Problem to solve
Since only the total matters, count the lines of these entries containing the word "white" and write that total alone.
*** Material shown ***
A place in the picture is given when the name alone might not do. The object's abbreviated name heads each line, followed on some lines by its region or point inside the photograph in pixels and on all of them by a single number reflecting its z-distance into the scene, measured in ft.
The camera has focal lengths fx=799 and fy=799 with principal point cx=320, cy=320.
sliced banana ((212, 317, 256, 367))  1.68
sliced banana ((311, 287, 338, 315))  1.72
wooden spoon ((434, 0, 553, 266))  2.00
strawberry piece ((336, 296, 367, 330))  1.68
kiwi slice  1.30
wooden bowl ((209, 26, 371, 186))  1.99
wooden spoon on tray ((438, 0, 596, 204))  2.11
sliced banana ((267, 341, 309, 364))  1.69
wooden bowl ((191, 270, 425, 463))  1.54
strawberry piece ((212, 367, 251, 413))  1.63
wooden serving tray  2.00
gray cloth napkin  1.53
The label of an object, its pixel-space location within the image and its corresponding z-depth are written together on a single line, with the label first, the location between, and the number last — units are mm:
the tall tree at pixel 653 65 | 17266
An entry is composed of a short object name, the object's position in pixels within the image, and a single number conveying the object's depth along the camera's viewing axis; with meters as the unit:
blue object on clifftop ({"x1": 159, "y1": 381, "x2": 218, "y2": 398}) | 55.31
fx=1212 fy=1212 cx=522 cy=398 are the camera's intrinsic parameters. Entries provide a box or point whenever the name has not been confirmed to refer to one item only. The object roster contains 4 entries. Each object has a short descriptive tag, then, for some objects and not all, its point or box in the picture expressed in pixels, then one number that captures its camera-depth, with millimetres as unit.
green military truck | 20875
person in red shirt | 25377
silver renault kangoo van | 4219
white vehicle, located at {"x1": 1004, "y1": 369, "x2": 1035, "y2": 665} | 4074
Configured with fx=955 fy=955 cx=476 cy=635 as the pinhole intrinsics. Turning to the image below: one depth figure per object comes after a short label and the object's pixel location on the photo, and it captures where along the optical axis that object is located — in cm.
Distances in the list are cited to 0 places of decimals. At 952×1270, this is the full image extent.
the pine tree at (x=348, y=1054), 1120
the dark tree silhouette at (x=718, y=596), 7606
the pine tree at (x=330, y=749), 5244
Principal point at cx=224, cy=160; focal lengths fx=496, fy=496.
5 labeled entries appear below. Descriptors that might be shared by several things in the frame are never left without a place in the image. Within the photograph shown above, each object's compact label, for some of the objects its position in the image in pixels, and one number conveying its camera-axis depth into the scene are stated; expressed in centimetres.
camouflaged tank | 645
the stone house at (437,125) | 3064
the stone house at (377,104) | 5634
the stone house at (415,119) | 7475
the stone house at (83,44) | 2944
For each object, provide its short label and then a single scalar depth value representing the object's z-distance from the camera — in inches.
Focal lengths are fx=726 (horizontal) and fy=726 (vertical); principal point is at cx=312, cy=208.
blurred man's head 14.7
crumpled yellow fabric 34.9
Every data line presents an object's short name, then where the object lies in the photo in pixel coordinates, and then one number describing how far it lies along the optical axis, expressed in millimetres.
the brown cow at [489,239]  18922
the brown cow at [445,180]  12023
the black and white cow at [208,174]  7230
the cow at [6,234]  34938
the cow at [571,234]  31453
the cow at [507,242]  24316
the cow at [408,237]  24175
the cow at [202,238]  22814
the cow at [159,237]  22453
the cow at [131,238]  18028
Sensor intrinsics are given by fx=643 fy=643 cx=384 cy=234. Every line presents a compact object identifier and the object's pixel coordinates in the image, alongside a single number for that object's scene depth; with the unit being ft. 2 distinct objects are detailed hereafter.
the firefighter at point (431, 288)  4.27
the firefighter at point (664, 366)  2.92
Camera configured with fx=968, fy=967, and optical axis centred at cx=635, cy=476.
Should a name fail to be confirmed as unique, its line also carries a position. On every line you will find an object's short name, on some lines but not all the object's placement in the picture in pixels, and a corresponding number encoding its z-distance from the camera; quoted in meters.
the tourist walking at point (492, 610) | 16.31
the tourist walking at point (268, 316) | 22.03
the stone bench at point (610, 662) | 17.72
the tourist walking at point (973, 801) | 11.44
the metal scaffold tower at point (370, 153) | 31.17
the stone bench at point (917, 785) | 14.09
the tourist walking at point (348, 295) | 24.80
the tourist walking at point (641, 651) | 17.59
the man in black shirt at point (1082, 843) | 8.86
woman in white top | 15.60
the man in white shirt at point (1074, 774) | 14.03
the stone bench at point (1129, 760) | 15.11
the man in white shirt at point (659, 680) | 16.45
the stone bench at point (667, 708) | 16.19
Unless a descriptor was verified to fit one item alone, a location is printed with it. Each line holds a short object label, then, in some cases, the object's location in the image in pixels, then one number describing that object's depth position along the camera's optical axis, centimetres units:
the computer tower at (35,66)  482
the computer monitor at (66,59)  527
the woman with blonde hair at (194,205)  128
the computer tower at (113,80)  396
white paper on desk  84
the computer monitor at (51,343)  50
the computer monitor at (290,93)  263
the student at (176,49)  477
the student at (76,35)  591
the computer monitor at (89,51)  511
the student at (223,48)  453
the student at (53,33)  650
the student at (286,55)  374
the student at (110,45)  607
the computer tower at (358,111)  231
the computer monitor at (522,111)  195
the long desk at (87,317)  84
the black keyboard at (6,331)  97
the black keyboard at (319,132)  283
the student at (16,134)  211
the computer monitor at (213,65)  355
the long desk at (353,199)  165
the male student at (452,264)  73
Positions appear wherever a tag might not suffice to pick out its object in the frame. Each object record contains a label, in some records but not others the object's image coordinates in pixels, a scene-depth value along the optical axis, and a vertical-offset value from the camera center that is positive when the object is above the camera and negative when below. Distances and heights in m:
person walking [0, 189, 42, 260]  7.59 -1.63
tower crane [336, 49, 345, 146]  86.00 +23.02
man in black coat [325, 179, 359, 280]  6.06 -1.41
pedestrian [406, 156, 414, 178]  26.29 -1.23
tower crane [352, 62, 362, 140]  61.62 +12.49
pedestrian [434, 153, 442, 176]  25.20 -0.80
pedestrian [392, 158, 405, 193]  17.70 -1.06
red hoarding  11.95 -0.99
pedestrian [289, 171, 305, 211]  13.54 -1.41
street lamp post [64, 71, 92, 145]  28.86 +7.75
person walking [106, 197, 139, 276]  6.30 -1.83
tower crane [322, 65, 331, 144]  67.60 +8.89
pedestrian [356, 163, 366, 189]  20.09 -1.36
*** End of Material shown ***
Written answer
6